(DATA)
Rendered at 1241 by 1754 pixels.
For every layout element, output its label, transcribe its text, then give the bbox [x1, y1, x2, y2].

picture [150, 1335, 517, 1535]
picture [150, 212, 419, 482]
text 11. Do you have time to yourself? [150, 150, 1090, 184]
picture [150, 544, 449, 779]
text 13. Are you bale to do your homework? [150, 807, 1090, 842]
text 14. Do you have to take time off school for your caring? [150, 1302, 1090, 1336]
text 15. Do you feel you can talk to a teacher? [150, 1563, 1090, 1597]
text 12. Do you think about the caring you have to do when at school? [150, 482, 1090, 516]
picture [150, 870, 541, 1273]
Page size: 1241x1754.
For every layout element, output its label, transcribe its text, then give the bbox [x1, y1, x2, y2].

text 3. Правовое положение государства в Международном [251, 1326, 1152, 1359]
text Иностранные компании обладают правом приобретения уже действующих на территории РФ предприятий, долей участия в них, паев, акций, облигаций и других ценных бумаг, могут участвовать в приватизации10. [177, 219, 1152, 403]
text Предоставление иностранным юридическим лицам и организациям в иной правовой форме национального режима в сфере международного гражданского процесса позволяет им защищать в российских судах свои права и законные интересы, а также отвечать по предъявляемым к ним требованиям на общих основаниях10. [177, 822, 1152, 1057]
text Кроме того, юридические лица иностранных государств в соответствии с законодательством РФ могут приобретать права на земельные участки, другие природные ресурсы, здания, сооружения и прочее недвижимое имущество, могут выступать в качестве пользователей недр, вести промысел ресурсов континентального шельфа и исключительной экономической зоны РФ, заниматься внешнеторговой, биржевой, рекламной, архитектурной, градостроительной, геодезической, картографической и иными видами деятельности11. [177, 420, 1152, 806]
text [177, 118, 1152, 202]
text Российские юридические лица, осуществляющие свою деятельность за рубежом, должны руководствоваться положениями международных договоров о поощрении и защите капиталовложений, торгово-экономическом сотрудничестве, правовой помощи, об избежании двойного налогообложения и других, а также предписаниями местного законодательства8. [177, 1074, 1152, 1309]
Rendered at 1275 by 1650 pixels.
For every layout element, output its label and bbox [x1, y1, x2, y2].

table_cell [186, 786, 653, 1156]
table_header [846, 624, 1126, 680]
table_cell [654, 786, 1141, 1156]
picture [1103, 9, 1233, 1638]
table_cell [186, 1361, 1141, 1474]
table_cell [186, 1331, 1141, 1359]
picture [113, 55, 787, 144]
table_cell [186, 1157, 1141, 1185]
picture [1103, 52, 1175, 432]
(End DATA)
#### [BRIEF]
Please print exactly the lines from the one containing "table_header [846, 624, 1126, 680]" through the last line of the material.

#### [YOUR RESPONSE]
table_header [846, 624, 1126, 680]
table_cell [654, 786, 1141, 1156]
picture [1103, 9, 1233, 1638]
table_cell [186, 1361, 1141, 1474]
table_cell [186, 1331, 1141, 1359]
picture [113, 55, 787, 144]
table_cell [186, 1157, 1141, 1185]
picture [1103, 52, 1175, 432]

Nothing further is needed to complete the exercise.